Martwe wody to historia rodziny Van Peteghemów, prawdziwych arystokratów, w których żyłach płynie błękitna krew. Jej członkowie są prawie bez wyjątku zdeprawowani, w większości zdegenerowani, nieustannie zblazowani, a niektórzy nawet garbią się i jąkają. W kinach już od 12 maja.
Van Peteghemowie latem uwielbiają zaszywać się w swojej okazałej nadmorskiej rezydencji, spędzając czas na wspominaniu chwalebnej przeszłości, zachwycaniu się niewinnością rybaków, próżnowaniu i zaspokajaniu swoich dekadenckich zachcianek.
Jednak nawet oni, którzy widzieli już prawie wszystko, nie są gotowi na to, co zdarzy się w okolicach ich letniej posiadłości. Z miejscowych plaż zaczynają znikać ludzie. W tajemniczych okolicznościach, w biały dzień, a do tego bez śladu. Rozwikłania zagadki podejmują się dwaj ekscentryczni inspektorzy policji, słynący z niekonwencjonalnych metod pracy i nieopisanej głupoty.

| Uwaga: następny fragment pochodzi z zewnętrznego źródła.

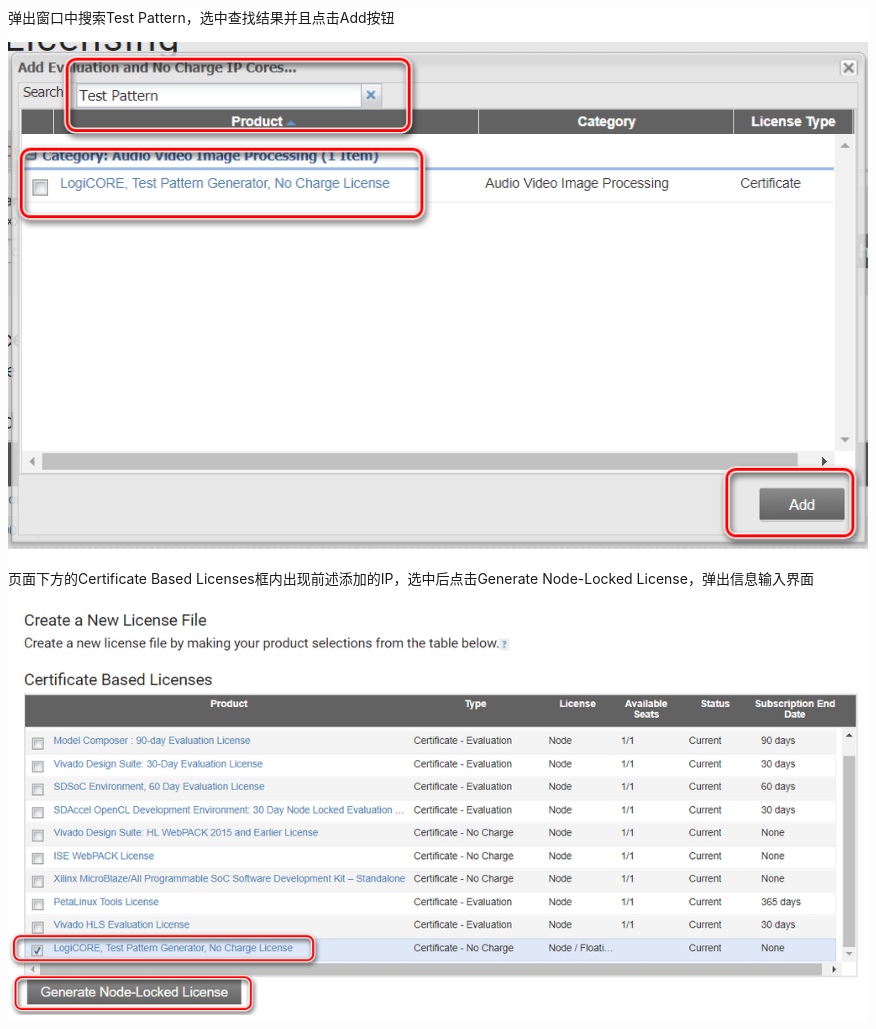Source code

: 弹出窗口中搜索Test Pattern，选中查找结果并且点击Add按钮

![1551863303232](assets/1551863303232.png)

页面下方的Certificate Based Licenses框内出现前述添加的IP，选中后点击Generate Node-Locked License，弹出信息输入界面

![1551863457300](assets/1551863457300.png)
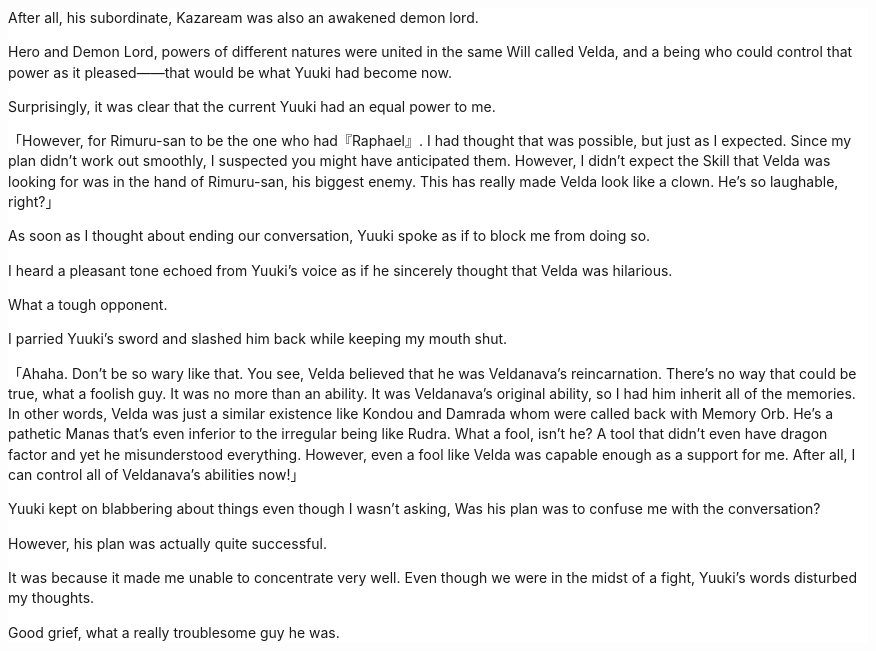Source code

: 

After all, his subordinate, Kazaream was also an awakened demon lord.



Hero and Demon Lord, powers of different natures were united in the same Will called Velda, and a being who could control that power as it pleased――that would be what Yuuki had become now.



Surprisingly, it was clear that the current Yuuki had an equal power to me.



「However, for Rimuru-san to be the one who had『Raphael』. I had thought that was possible, but just as I expected. Since my plan didn’t work out smoothly, I suspected you might have anticipated them. However, I didn’t expect the Skill that Velda was looking for was in the hand of Rimuru-san, his biggest enemy. This has really made Velda look like a clown. He’s so laughable, right?」





 

As soon as I thought about ending our conversation, Yuuki spoke as if to block me from doing so.



I heard a pleasant tone echoed from Yuuki’s voice as if he sincerely thought that Velda was hilarious.



What a tough opponent.



I parried Yuuki’s sword and slashed him back while keeping my mouth shut.



「Ahaha. Don’t be so wary like that. You see, Velda believed that he was Veldanava’s reincarnation. There’s no way that could be true, what a foolish guy. It was no more than an ability. It was Veldanava’s original ability, so I had him inherit all of the memories. In other words, Velda was just a similar existence like Kondou and Damrada whom were called back with Memory Orb. He’s a pathetic Manas that’s even inferior to the irregular being like Rudra. What a fool, isn’t he? A tool that didn’t even have dragon factor and yet he misunderstood everything. However, even a fool like Velda was capable enough as a support for me. After all, I can control all of Veldanava’s abilities now!」



Yuuki kept on blabbering about things even though I wasn’t asking, Was his plan was to confuse me with the conversation?



However, his plan was actually quite successful.



It was because it made me unable to concentrate very well. Even though we were in the midst of a fight, Yuuki’s words disturbed my thoughts.



Good grief, what a really troublesome guy he was.


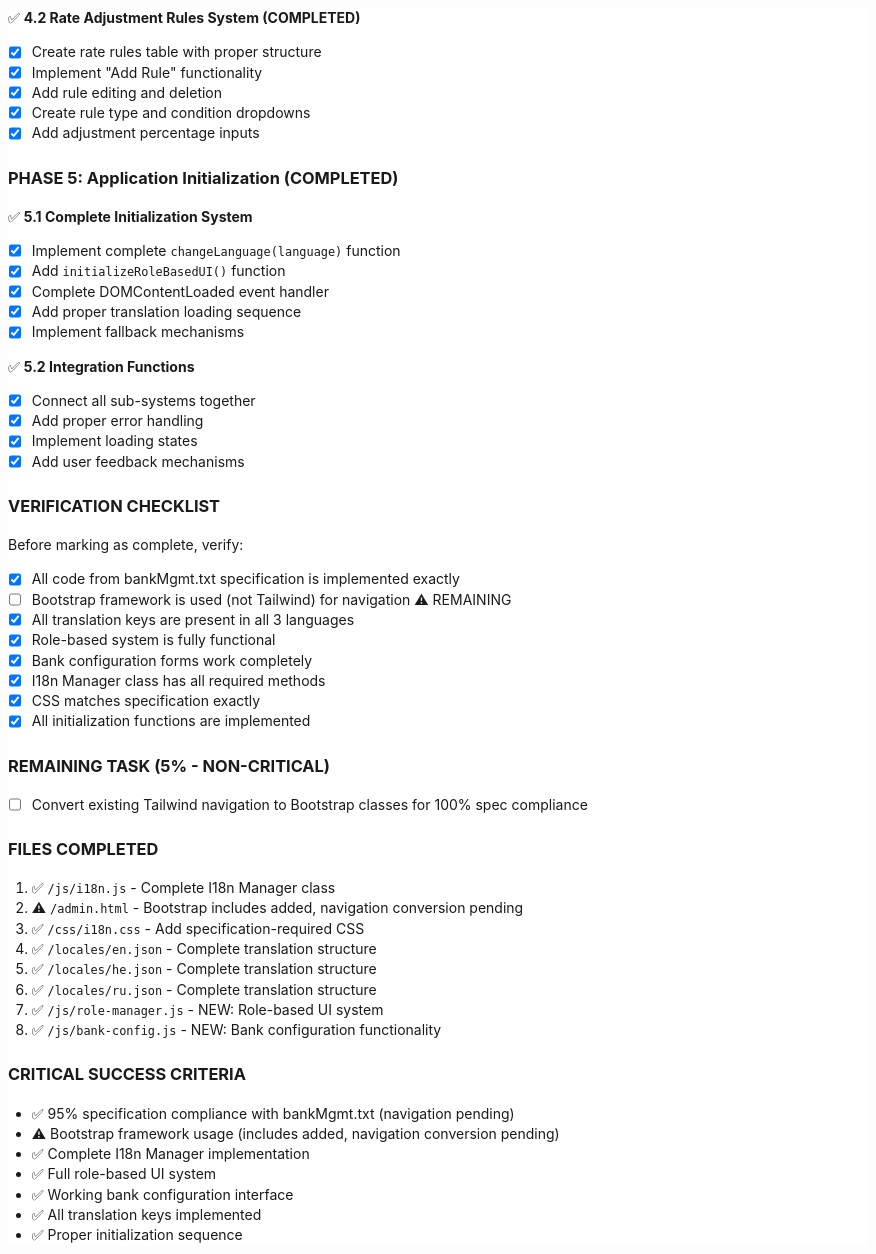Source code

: ✅ **4.2 Rate Adjustment Rules System (COMPLETED)**
- [x] Create rate rules table with proper structure
- [x] Implement "Add Rule" functionality
- [x] Add rule editing and deletion
- [x] Create rule type and condition dropdowns
- [x] Add adjustment percentage inputs

### **PHASE 5: Application Initialization (COMPLETED)**
✅ **5.1 Complete Initialization System**
- [x] Implement complete `changeLanguage(language)` function
- [x] Add `initializeRoleBasedUI()` function
- [x] Complete DOMContentLoaded event handler
- [x] Add proper translation loading sequence
- [x] Implement fallback mechanisms

✅ **5.2 Integration Functions**
- [x] Connect all sub-systems together
- [x] Add proper error handling
- [x] Implement loading states
- [x] Add user feedback mechanisms

### **VERIFICATION CHECKLIST**
Before marking as complete, verify:
- [x] All code from bankMgmt.txt specification is implemented exactly
- [ ] Bootstrap framework is used (not Tailwind) for navigation ⚠️ REMAINING
- [x] All translation keys are present in all 3 languages
- [x] Role-based system is fully functional
- [x] Bank configuration forms work completely
- [x] I18n Manager class has all required methods
- [x] CSS matches specification exactly
- [x] All initialization functions are implemented

### **REMAINING TASK (5% - NON-CRITICAL)**
- [ ] Convert existing Tailwind navigation to Bootstrap classes for 100% spec compliance

### **FILES COMPLETED**
1. ✅ `/js/i18n.js` - Complete I18n Manager class
2. ⚠️ `/admin.html` - Bootstrap includes added, navigation conversion pending
3. ✅ `/css/i18n.css` - Add specification-required CSS
4. ✅ `/locales/en.json` - Complete translation structure
5. ✅ `/locales/he.json` - Complete translation structure  
6. ✅ `/locales/ru.json` - Complete translation structure
7. ✅ `/js/role-manager.js` - NEW: Role-based UI system
8. ✅ `/js/bank-config.js` - NEW: Bank configuration functionality

### **CRITICAL SUCCESS CRITERIA**
- ✅ 95% specification compliance with bankMgmt.txt (navigation pending)
- ⚠️ Bootstrap framework usage (includes added, navigation conversion pending)
- ✅ Complete I18n Manager implementation
- ✅ Full role-based UI system
- ✅ Working bank configuration interface
- ✅ All translation keys implemented
- ✅ Proper initialization sequence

Juliette Binoche, Fabrice Luchini (U niej w domu, Żona doskonała) i Valeria Bruni Tedeschi (Zwariować ze szczęścia) brawurowo wcielają się w członków rodziny Van Peteghemów w filmie Bruno Dumonta (Mały Quinquin, Poza szatanem), który stał się przebojem francuskich kin. Martwe wody to komedia czarna jak głębokie wody francuskich zatok i absurdalna niczym Latający Cyrk Monty Pythona.